Give back the text of all the items below with "portfolio" swapped for "collection" and everything else unchanged. Leave the pictures out.

Data excerpts:

= Beginning of Section =

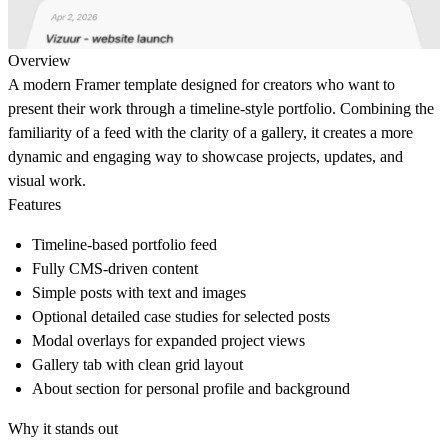
Overview
A modern Framer template designed for creators who want to
present their work through a timeline-style portfolio. Combining the
familiarity of a feed with the clarity of a gallery, it creates a more
dynamic and engaging way to showcase projects, updates, and
visual work.
Features
Timeline-based portfolio feed
Fully CMS-driven content
Simple posts with text and images
Optional detailed case studies for selected posts
Modal overlays for expanded project views
Gallery tab with clean grid layout
About section for personal profile and background
Why it stands out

= End of Section =

Task response:
Overview
A modern Framer template designed for creators who want to
present their work through a timeline-style collection. Combining the
familiarity of a feed with the clarity of a gallery, it creates a more
dynamic and engaging way to showcase projects, updates, and
visual work.
Features
Timeline-based collection feed
Fully CMS-driven content
Simple posts with text and images
Optional detailed case studies for selected posts
Modal overlays for expanded project views
Gallery tab with clean grid layout
About section for personal profile and background
Why it stands out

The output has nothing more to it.